If you’re looking for commodities that will scale well in the coming years, invest in property, because by 2020, the real estate sector in India is expected to be valued at a whopping $180 billion!
But before you invest, you need to do some research on its history. Without understanding the background and the financial cycles in play, you could lose a lot of money.
Rewind 13 years, and you’ll see that the realty market in India witnessed a rise between 2002 and 2007. Revenues, profits, and prices of property went through the roof, and it was a great time for everyone involved.
Until then, the government wasn’t too keen on allowing foreign direct investments, making them practically non-existent in India. But once the government decided to cut the investors some slack, and policies were changed, the funds started pouring in.
Thanks to this, in 2006, the real estate sector constituted 5.7% of the total GDP of the country!
The IT boom was another reason why the real estate sector was doing so well during this period. If you were working in the IT field, attractive pay packages would have empowered you to invest in the real estate market.

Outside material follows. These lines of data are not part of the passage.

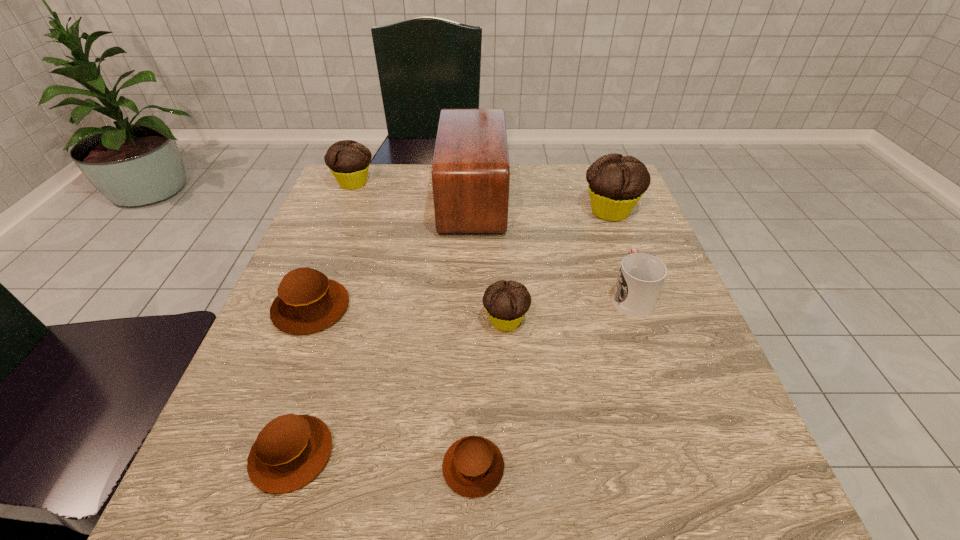
I want to click on the second smallest brown muffin, so click(x=290, y=451).

Find the location of a particular element. The width and height of the screenshot is (960, 540). the shortest muffin is located at coordinates (473, 466).

What are the coordinates of `the smallest brown muffin` in the screenshot? It's located at (473, 466).

The width and height of the screenshot is (960, 540). Find the location of `vacant space located on the front panel of the radio receiver`. vacant space located on the front panel of the radio receiver is located at coordinates (626, 198).

Locate an element on the screen. vacant point located on the left of the tallest muffin is located at coordinates (454, 211).

This screenshot has width=960, height=540. Identify the location of vacant region located 0.240m on the front of the fifth shortest muffin. (326, 252).

At what (x,y) coordinates should I click in order to perform the action: click on free region located 0.280m on the side of the red cup where the handle is located. Please return your answer as a coordinate pair (x, y). This screenshot has width=960, height=540. Looking at the image, I should click on pos(598,203).

This screenshot has height=540, width=960. Identify the location of free region located on the side of the red cup where the handle is located. (601, 212).

At what (x,y) coordinates should I click in order to perform the action: click on free space located on the side of the red cup where the handle is located. Please return your answer as a coordinate pair (x, y). The height and width of the screenshot is (540, 960). Looking at the image, I should click on (612, 244).

Find the location of `vacant space located 0.170m on the front of the biggest brown muffin`. vacant space located 0.170m on the front of the biggest brown muffin is located at coordinates (268, 421).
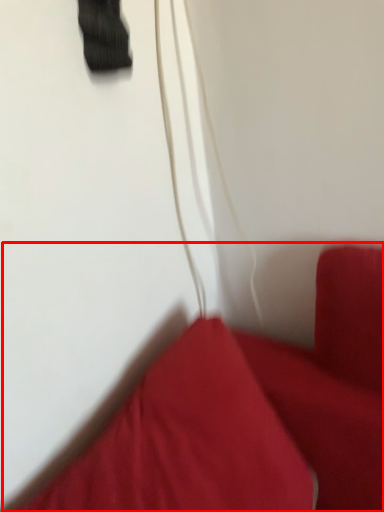
Question: From the image's perspective, what is the correct spatial positioning of furniture (annotated by the red box) in reference to string?

Choices:
 (A) below
 (B) above

Answer: (A)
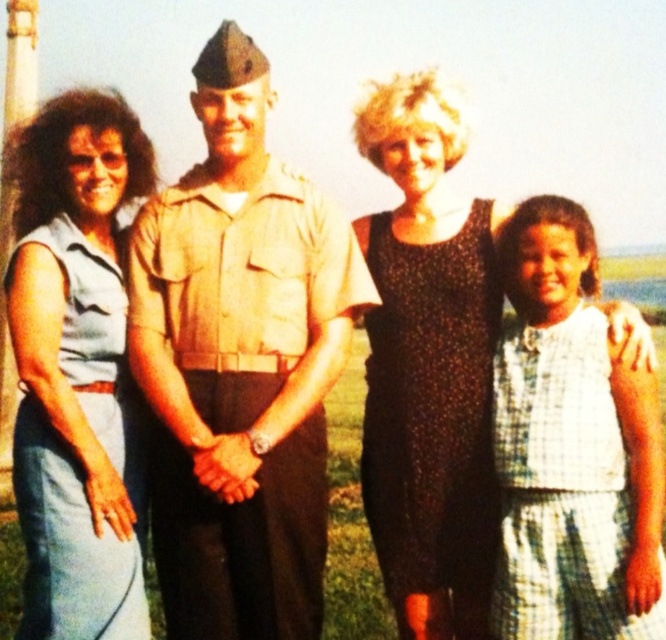
You are planning to take a photo of the khaki uniform at center and the white checkered dress at right. Which one do you think will appear bigger in the photo?

The khaki uniform at center will appear bigger in the photo because it has a larger size compared to the white checkered dress at right.

You are a photographer trying to capture a clear shot of both the khaki uniform at center and the blue denim dress at left. Which subject should you focus on first to ensure both are in focus?

You should focus on the khaki uniform at center first since it is closer to the viewer than the blue denim dress at left, allowing the camera to adjust focus for the closer subject before the farther one.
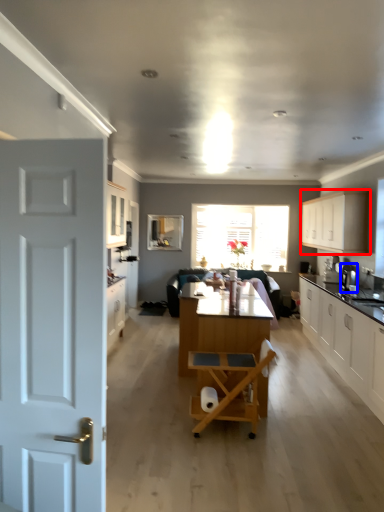
Question: Which point is further to the camera, cabinetry (highlighted by a red box) or coffee machine (highlighted by a blue box)?

Choices:
 (A) cabinetry
 (B) coffee machine

Answer: (A)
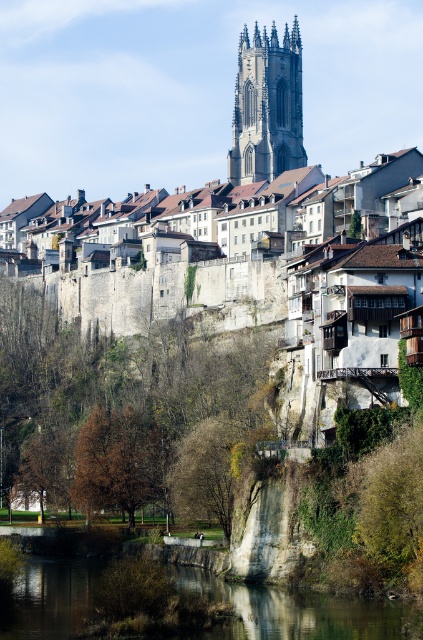
Question: Which point appears farthest from the camera in this image?

Choices:
 (A) (54, 620)
 (B) (288, 70)

Answer: (B)

Question: Can you confirm if green stone river at lower center is smaller than smooth stone tower at upper center?

Choices:
 (A) yes
 (B) no

Answer: (A)

Question: Which object appears farthest from the camera in this image?

Choices:
 (A) green stone river at lower center
 (B) smooth stone tower at upper center

Answer: (B)

Question: Does green stone river at lower center have a larger size compared to smooth stone tower at upper center?

Choices:
 (A) yes
 (B) no

Answer: (B)

Question: Does green stone river at lower center lie behind smooth stone tower at upper center?

Choices:
 (A) yes
 (B) no

Answer: (B)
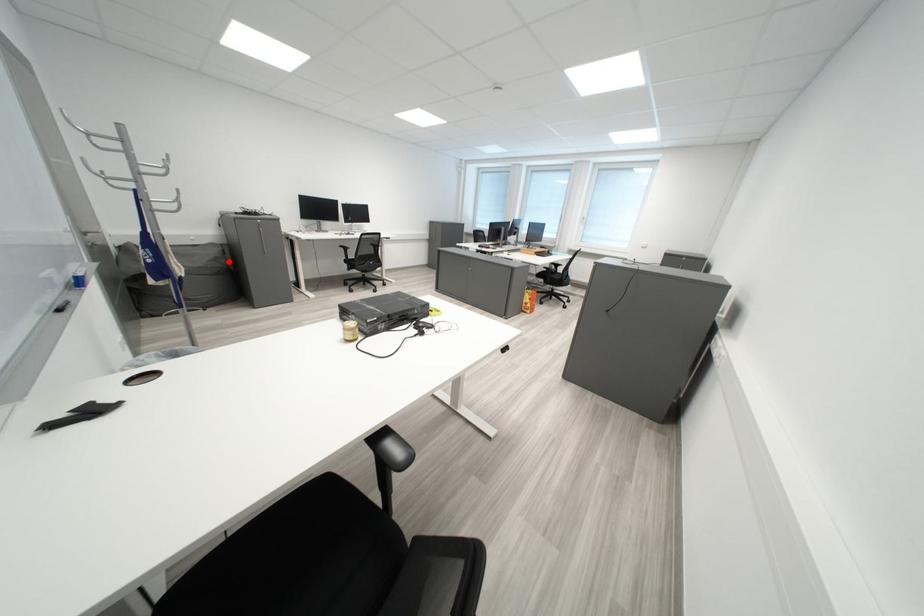
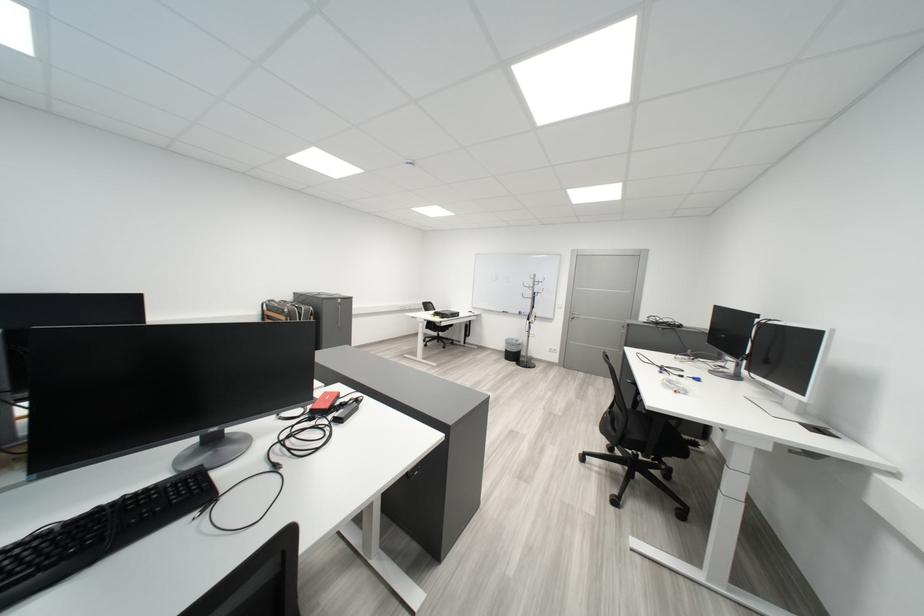
Question: I am providing you with two images of the same scene from different viewpoints. A red point is marked on the first image. At the location where the point appears in image 1, is it still visible in image 2?

Choices:
 (A) Yes
 (B) No

Answer: (B)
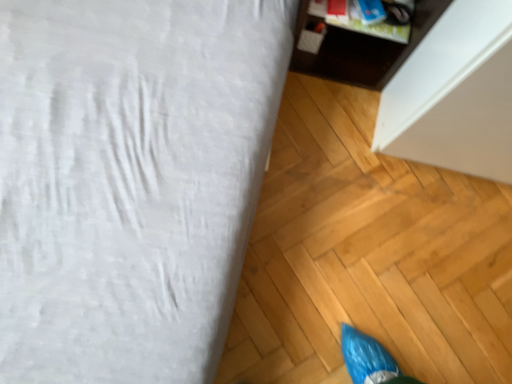
Question: In terms of height, does dark wood cabinet at upper right, which is the first furniture from right to left, look taller or shorter compared to white fabric bed at upper left, the first furniture positioned from the left?

Choices:
 (A) tall
 (B) short

Answer: (A)

Question: From the image's perspective, is dark wood cabinet at upper right, which is the first furniture from right to left, above or below white fabric bed at upper left, the first furniture positioned from the left?

Choices:
 (A) above
 (B) below

Answer: (A)

Question: Is dark wood cabinet at upper right, the 2th furniture when ordered from left to right, in front of or behind white fabric bed at upper left, which appears as the 2th furniture when viewed from the right, in the image?

Choices:
 (A) behind
 (B) front

Answer: (A)

Question: Is point (54, 309) positioned closer to the camera than point (446, 3)?

Choices:
 (A) closer
 (B) farther

Answer: (B)

Question: In terms of size, does white fabric bed at upper left, which appears as the 2th furniture when viewed from the right, appear bigger or smaller than dark wood cabinet at upper right, which is the first furniture from right to left?

Choices:
 (A) big
 (B) small

Answer: (A)

Question: From a real-world perspective, is white fabric bed at upper left, which appears as the 2th furniture when viewed from the right, positioned above or below dark wood cabinet at upper right, the 2th furniture when ordered from left to right?

Choices:
 (A) below
 (B) above

Answer: (A)

Question: Considering the positions of white fabric bed at upper left, the first furniture positioned from the left, and dark wood cabinet at upper right, the 2th furniture when ordered from left to right, in the image, is white fabric bed at upper left, the first furniture positioned from the left, taller or shorter than dark wood cabinet at upper right, the 2th furniture when ordered from left to right,?

Choices:
 (A) short
 (B) tall

Answer: (A)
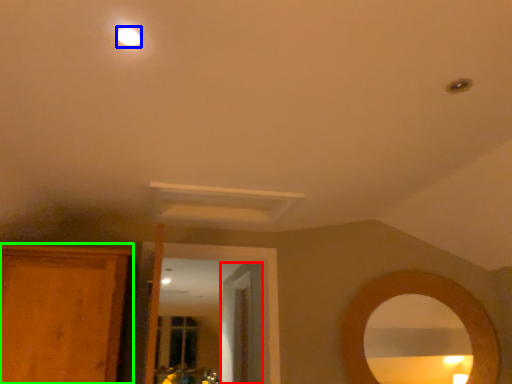
Question: Which object is positioned farthest from door (highlighted by a red box)? Select from lighting (highlighted by a blue box) and cabinetry (highlighted by a green box).

Choices:
 (A) lighting
 (B) cabinetry

Answer: (A)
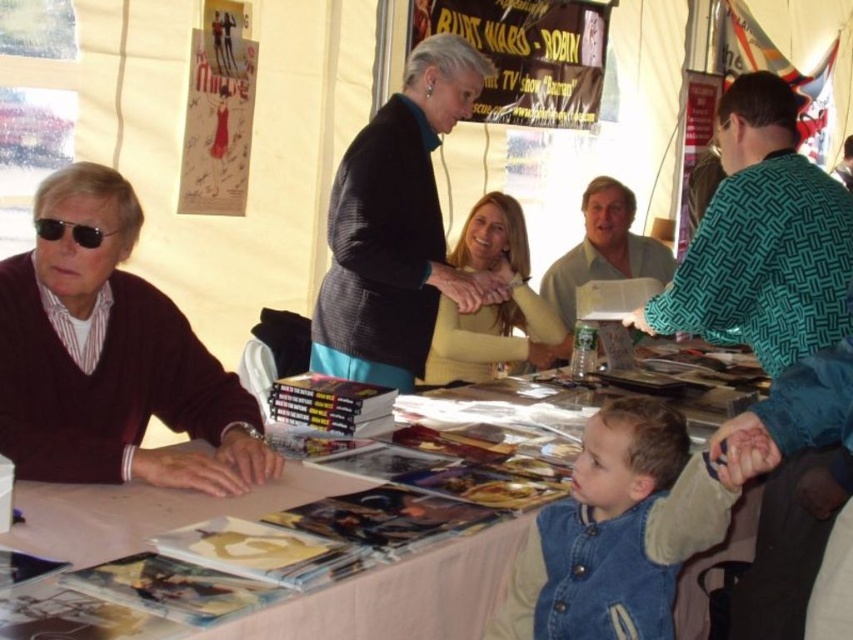
The width and height of the screenshot is (853, 640). Describe the element at coordinates (111, 358) in the screenshot. I see `maroon sweater at left` at that location.

In order to click on maroon sweater at left in this screenshot , I will do `click(111, 358)`.

Is denim jacket at lower right thinner than black plastic sunglasses at left?

No.

Is the position of denim jacket at lower right more distant than that of black plastic sunglasses at left?

No, it is in front of black plastic sunglasses at left.

Between point (648, 628) and point (42, 225), which one is positioned behind?

The point (42, 225) is behind.

At what (x,y) coordinates should I click in order to perform the action: click on denim jacket at lower right. Please return your answer as a coordinate pair (x, y). The height and width of the screenshot is (640, 853). Looking at the image, I should click on (618, 532).

Find the location of `black textured sweater at center`. black textured sweater at center is located at coordinates (396, 227).

Who is taller, black textured sweater at center or matte yellow sweater at center?

black textured sweater at center

This screenshot has width=853, height=640. Identify the location of black textured sweater at center. (396, 227).

Locate an element on the screen. The height and width of the screenshot is (640, 853). black textured sweater at center is located at coordinates (396, 227).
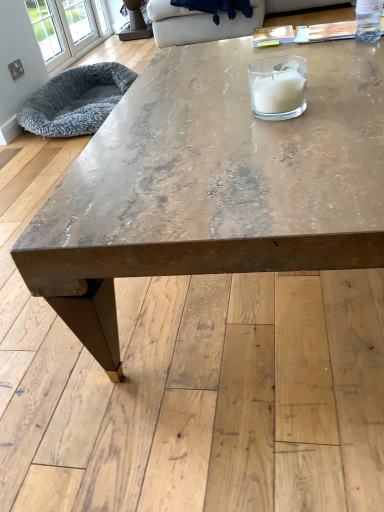
Question: From a real-world perspective, is distressed wood coffee table at center positioned over clear glass bottle at upper right based on gravity?

Choices:
 (A) no
 (B) yes

Answer: (A)

Question: Does distressed wood coffee table at center have a greater height compared to clear glass bottle at upper right?

Choices:
 (A) yes
 (B) no

Answer: (A)

Question: Can you confirm if distressed wood coffee table at center is wider than clear glass bottle at upper right?

Choices:
 (A) yes
 (B) no

Answer: (A)

Question: Is distressed wood coffee table at center shorter than clear glass bottle at upper right?

Choices:
 (A) yes
 (B) no

Answer: (B)

Question: From the image's perspective, is distressed wood coffee table at center under clear glass bottle at upper right?

Choices:
 (A) no
 (B) yes

Answer: (B)

Question: From a real-world perspective, is distressed wood coffee table at center below clear glass bottle at upper right?

Choices:
 (A) no
 (B) yes

Answer: (B)

Question: From a real-world perspective, is white glass candle at upper center physically below clear glass bottle at upper right?

Choices:
 (A) yes
 (B) no

Answer: (A)

Question: Considering the relative sizes of white glass candle at upper center and clear glass bottle at upper right in the image provided, is white glass candle at upper center smaller than clear glass bottle at upper right?

Choices:
 (A) no
 (B) yes

Answer: (A)

Question: Would you consider white glass candle at upper center to be distant from clear glass bottle at upper right?

Choices:
 (A) yes
 (B) no

Answer: (B)

Question: Is white glass candle at upper center touching clear glass bottle at upper right?

Choices:
 (A) no
 (B) yes

Answer: (A)

Question: From the image's perspective, is white glass candle at upper center under clear glass bottle at upper right?

Choices:
 (A) no
 (B) yes

Answer: (B)

Question: Could you tell me if white glass candle at upper center is facing clear glass bottle at upper right?

Choices:
 (A) no
 (B) yes

Answer: (A)

Question: Is beige fabric couch at upper center taller than white glass candle at upper center?

Choices:
 (A) no
 (B) yes

Answer: (B)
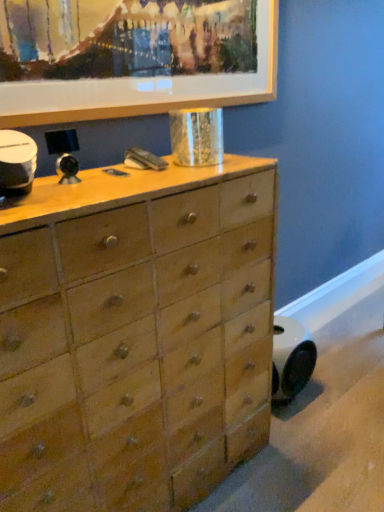
Question: Can you confirm if wooden picture frame at upper center is positioned to the right of natural wood chest of drawers at center?

Choices:
 (A) no
 (B) yes

Answer: (B)

Question: Is wooden picture frame at upper center outside of natural wood chest of drawers at center?

Choices:
 (A) no
 (B) yes

Answer: (B)

Question: Does wooden picture frame at upper center have a greater height compared to natural wood chest of drawers at center?

Choices:
 (A) yes
 (B) no

Answer: (B)

Question: Does wooden picture frame at upper center have a lesser height compared to natural wood chest of drawers at center?

Choices:
 (A) yes
 (B) no

Answer: (A)

Question: From the image's perspective, is wooden picture frame at upper center under natural wood chest of drawers at center?

Choices:
 (A) no
 (B) yes

Answer: (A)

Question: From a real-world perspective, is wooden picture frame at upper center under natural wood chest of drawers at center?

Choices:
 (A) yes
 (B) no

Answer: (B)

Question: Does natural wood chest of drawers at center turn towards wooden picture frame at upper center?

Choices:
 (A) yes
 (B) no

Answer: (B)

Question: Is natural wood chest of drawers at center positioned beyond the bounds of wooden picture frame at upper center?

Choices:
 (A) yes
 (B) no

Answer: (A)

Question: Is natural wood chest of drawers at center closer to camera compared to wooden picture frame at upper center?

Choices:
 (A) yes
 (B) no

Answer: (A)

Question: Is wooden picture frame at upper center a part of natural wood chest of drawers at center?

Choices:
 (A) no
 (B) yes

Answer: (A)

Question: Does natural wood chest of drawers at center have a lesser height compared to wooden picture frame at upper center?

Choices:
 (A) no
 (B) yes

Answer: (A)

Question: Is natural wood chest of drawers at center taller than wooden picture frame at upper center?

Choices:
 (A) yes
 (B) no

Answer: (A)

Question: From their relative heights in the image, would you say natural wood chest of drawers at center is taller or shorter than wooden picture frame at upper center?

Choices:
 (A) tall
 (B) short

Answer: (A)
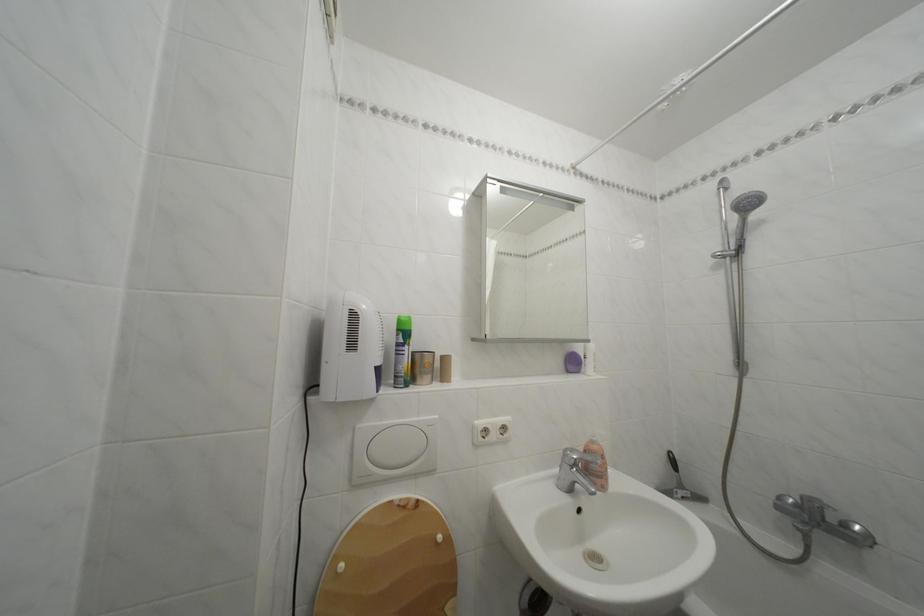
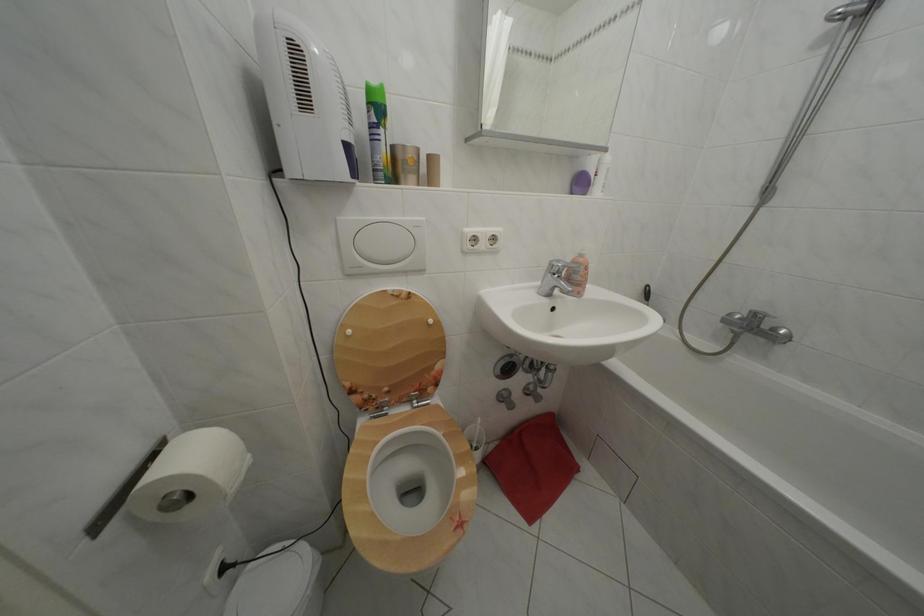
In the second image, find the point that corresponds to pixel 350 573 in the first image.

(358, 338)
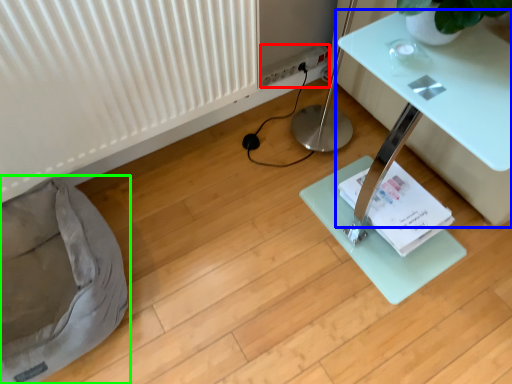
Question: Which object is positioned farthest from electric outlet (highlighted by a red box)? Select from table (highlighted by a blue box) and bean bag chair (highlighted by a green box).

Choices:
 (A) table
 (B) bean bag chair

Answer: (B)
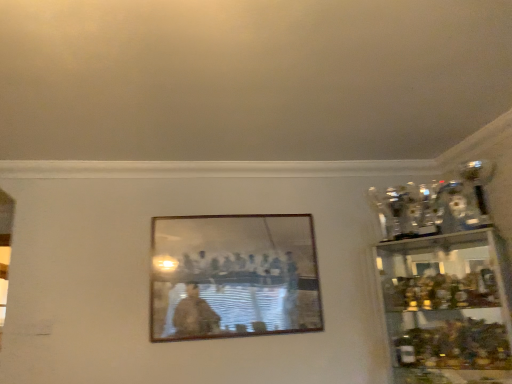
Question: From a real-world perspective, is wooden picture frame at center above or below clear glass cabinet at right?

Choices:
 (A) above
 (B) below

Answer: (A)

Question: Is wooden picture frame at center situated inside clear glass cabinet at right or outside?

Choices:
 (A) outside
 (B) inside

Answer: (A)

Question: Looking at the image, does wooden picture frame at center seem bigger or smaller compared to clear glass cabinet at right?

Choices:
 (A) big
 (B) small

Answer: (B)

Question: Is clear glass cabinet at right spatially inside wooden picture frame at center, or outside of it?

Choices:
 (A) inside
 (B) outside

Answer: (B)

Question: Considering the positions of point (490, 377) and point (312, 230), is point (490, 377) closer or farther from the camera than point (312, 230)?

Choices:
 (A) farther
 (B) closer

Answer: (B)

Question: Based on their sizes in the image, would you say clear glass cabinet at right is bigger or smaller than wooden picture frame at center?

Choices:
 (A) big
 (B) small

Answer: (A)

Question: Is clear glass cabinet at right to the left or to the right of wooden picture frame at center in the image?

Choices:
 (A) left
 (B) right

Answer: (B)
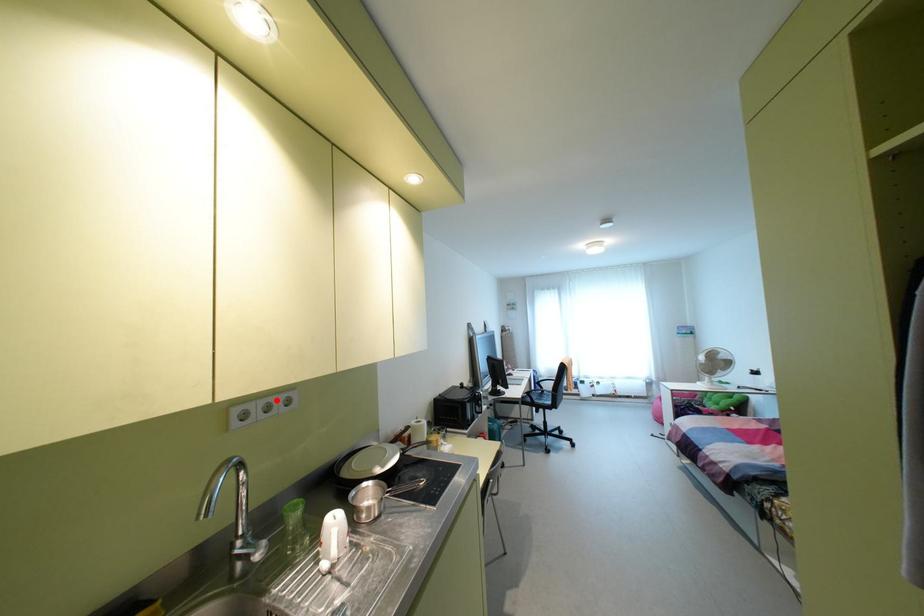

Thanks to economic growth, income began to increase across industries, and that left people with more funds to put back into the economy.
The Dark Age
2008 was the year the recession struck the Western world. It wouldn’t have been too bad if it had stayed there, but it hopped, skipped, and jumped across the pond to make its presence felt in India as well. The real estate market was hit by a truck.
In 2007, the RBI increased interest rates in the real estate sector to control inflation. That, coupled with the worldwide recession, heralded a steady decline in the realty market. Most major global players decided to either scale down, postpone, or cancel their plans of expansion in India.
Google, for example, had planned on leasing 5 lakh sq. feet of land in the Delhi NCR region, but after the recession, they changed their minds and made it 3 lakh sq. feet.
FDIs slowed to a trickle and many investors pulled out of India.
The Present Situation
Around the year 2010, India’s real estate market sprang back into form after the pressure of the recession and the global downturn.
In 2011, private equity funds were generous enough to invest $1700 million dollars in the industry, and India’s real estate market experienced a major upswing.
In 2012, the government, after a considerable amount of thought, made some changes in real estate policies. The reforms provided a lot more transparency, making it easier for you to buy a house. It also became a lot easier for developers to build.
Since then, the market prices have been gradually increasing. If you’re planning on making an investment, it’s safe to say that India’s real estate is a stable environment at the moment.
What You Need To Do
If you’re looking for a high return, real estate is one of the best choices.
It’s a lot more stable than mutual fund investments, and you’ll reap massive profits in the long run.
But don’t throw caution to the winds and dive into the market. Observe the market constantly so that you can take advantage of trends as they unfold.